• **INFORMATION SUPPLIED**
· · · ·
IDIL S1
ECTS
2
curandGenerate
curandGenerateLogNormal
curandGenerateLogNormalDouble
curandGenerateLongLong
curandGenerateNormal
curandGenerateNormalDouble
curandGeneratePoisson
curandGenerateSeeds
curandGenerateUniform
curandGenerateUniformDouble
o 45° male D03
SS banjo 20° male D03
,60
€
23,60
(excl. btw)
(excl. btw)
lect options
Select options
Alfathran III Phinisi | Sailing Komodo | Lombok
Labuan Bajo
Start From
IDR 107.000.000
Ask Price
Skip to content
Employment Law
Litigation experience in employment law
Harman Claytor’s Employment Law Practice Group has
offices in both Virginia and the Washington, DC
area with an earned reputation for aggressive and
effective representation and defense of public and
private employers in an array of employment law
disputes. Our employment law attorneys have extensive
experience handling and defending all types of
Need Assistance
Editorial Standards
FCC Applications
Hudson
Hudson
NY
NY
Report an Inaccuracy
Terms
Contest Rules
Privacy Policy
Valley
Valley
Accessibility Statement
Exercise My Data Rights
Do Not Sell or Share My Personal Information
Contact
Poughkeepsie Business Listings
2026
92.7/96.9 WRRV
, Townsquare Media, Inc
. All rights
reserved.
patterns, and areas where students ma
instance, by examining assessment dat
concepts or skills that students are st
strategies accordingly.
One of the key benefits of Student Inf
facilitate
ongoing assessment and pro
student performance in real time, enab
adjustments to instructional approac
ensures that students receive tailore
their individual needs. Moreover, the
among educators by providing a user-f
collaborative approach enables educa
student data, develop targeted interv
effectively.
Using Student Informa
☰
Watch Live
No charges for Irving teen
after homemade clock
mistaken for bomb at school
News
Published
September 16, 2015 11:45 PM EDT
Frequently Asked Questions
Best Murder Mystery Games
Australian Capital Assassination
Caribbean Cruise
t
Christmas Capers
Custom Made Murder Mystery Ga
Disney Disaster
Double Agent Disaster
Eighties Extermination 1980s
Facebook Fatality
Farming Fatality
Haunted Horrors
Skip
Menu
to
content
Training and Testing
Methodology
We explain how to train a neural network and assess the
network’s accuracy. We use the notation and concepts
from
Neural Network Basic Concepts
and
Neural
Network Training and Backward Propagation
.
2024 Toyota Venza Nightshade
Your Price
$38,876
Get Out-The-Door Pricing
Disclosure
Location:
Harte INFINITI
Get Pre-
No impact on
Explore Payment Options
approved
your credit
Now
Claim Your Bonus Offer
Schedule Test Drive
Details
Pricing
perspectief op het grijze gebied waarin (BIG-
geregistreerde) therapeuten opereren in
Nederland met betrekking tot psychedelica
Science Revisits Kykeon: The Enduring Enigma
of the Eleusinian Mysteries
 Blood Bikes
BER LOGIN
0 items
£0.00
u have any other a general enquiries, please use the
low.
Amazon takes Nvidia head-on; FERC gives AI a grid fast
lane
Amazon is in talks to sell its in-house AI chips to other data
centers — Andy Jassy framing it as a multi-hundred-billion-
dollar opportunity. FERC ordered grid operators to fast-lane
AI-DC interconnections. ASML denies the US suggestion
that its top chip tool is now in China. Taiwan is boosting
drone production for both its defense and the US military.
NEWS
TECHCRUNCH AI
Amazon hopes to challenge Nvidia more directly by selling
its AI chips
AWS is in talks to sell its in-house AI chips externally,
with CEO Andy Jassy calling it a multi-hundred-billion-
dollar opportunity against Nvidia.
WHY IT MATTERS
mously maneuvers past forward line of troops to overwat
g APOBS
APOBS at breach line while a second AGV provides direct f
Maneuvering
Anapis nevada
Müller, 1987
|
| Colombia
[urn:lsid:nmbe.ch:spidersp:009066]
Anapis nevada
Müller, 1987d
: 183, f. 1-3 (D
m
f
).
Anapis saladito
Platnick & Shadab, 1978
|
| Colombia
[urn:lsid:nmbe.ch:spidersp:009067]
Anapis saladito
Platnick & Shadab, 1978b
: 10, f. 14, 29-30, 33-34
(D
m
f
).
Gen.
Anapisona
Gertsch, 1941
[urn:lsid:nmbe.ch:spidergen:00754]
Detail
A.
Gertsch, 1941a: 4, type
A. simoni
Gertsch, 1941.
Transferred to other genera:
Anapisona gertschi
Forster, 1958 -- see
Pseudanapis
· · · ·
• **DIRECTIONS**
Copy out all of the lines above exactly.

• **SOLUTION TO THIS TASK**
IDIL S1
ECTS
2
curandGenerate
curandGenerateLogNormal
curandGenerateLogNormalDouble
curandGenerateLongLong
curandGenerateNormal
curandGenerateNormalDouble
curandGeneratePoisson
curandGenerateSeeds
curandGenerateUniform
curandGenerateUniformDouble
o 45° male D03
SS banjo 20° male D03
,60
€
23,60
(excl. btw)
(excl. btw)
lect options
Select options
Alfathran III Phinisi | Sailing Komodo | Lombok
Labuan Bajo
Start From
IDR 107.000.000
Ask Price
Skip to content
Employment Law
Litigation experience in employment law
Harman Claytor’s Employment Law Practice Group has
offices in both Virginia and the Washington, DC
area with an earned reputation for aggressive and
effective representation and defense of public and
private employers in an array of employment law
disputes. Our employment law attorneys have extensive
experience handling and defending all types of
Need Assistance
Editorial Standards
FCC Applications
Hudson
Hudson
NY
NY
Report an Inaccuracy
Terms
Contest Rules
Privacy Policy
Valley
Valley
Accessibility Statement
Exercise My Data Rights
Do Not Sell or Share My Personal Information
Contact
Poughkeepsie Business Listings
2026
92.7/96.9 WRRV
, Townsquare Media, Inc
. All rights
reserved.
patterns, and areas where students ma
instance, by examining assessment dat
concepts or skills that students are st
strategies accordingly.
One of the key benefits of Student Inf
facilitate
ongoing assessment and pro
student performance in real time, enab
adjustments to instructional approac
ensures that students receive tailore
their individual needs. Moreover, the
among educators by providing a user-f
collaborative approach enables educa
student data, develop targeted interv
effectively.
Using Student Informa
☰
Watch Live
No charges for Irving teen
after homemade clock
mistaken for bomb at school
News
Published
September 16, 2015 11:45 PM EDT
Frequently Asked Questions
Best Murder Mystery Games
Australian Capital Assassination
Caribbean Cruise
t
Christmas Capers
Custom Made Murder Mystery Ga
Disney Disaster
Double Agent Disaster
Eighties Extermination 1980s
Facebook Fatality
Farming Fatality
Haunted Horrors
Skip
Menu
to
content
Training and Testing
Methodology
We explain how to train a neural network and assess the
network’s accuracy. We use the notation and concepts
from
Neural Network Basic Concepts
and
Neural
Network Training and Backward Propagation
.
2024 Toyota Venza Nightshade
Your Price
$38,876
Get Out-The-Door Pricing
Disclosure
Location:
Harte INFINITI
Get Pre-
No impact on
Explore Payment Options
approved
your credit
Now
Claim Your Bonus Offer
Schedule Test Drive
Details
Pricing
perspectief op het grijze gebied waarin (BIG-
geregistreerde) therapeuten opereren in
Nederland met betrekking tot psychedelica
Science Revisits Kykeon: The Enduring Enigma
of the Eleusinian Mysteries
 Blood Bikes
BER LOGIN
0 items
£0.00
u have any other a general enquiries, please use the
low.
Amazon takes Nvidia head-on; FERC gives AI a grid fast
lane
Amazon is in talks to sell its in-house AI chips to other data
centers — Andy Jassy framing it as a multi-hundred-billion-
dollar opportunity. FERC ordered grid operators to fast-lane
AI-DC interconnections. ASML denies the US suggestion
that its top chip tool is now in China. Taiwan is boosting
drone production for both its defense and the US military.
NEWS
TECHCRUNCH AI
Amazon hopes to challenge Nvidia more directly by selling
its AI chips
AWS is in talks to sell its in-house AI chips externally,
with CEO Andy Jassy calling it a multi-hundred-billion-
dollar opportunity against Nvidia.
WHY IT MATTERS
mously maneuvers past forward line of troops to overwat
g APOBS
APOBS at breach line while a second AGV provides direct f
Maneuvering
Anapis nevada
Müller, 1987
|
| Colombia
[urn:lsid:nmbe.ch:spidersp:009066]
Anapis nevada
Müller, 1987d
: 183, f. 1-3 (D
m
f
).
Anapis saladito
Platnick & Shadab, 1978
|
| Colombia
[urn:lsid:nmbe.ch:spidersp:009067]
Anapis saladito
Platnick & Shadab, 1978b
: 10, f. 14, 29-30, 33-34
(D
m
f
).
Gen.
Anapisona
Gertsch, 1941
[urn:lsid:nmbe.ch:spidergen:00754]
Detail
A.
Gertsch, 1941a: 4, type
A. simoni
Gertsch, 1941.
Transferred to other genera:
Anapisona gertschi
Forster, 1958 -- see
Pseudanapis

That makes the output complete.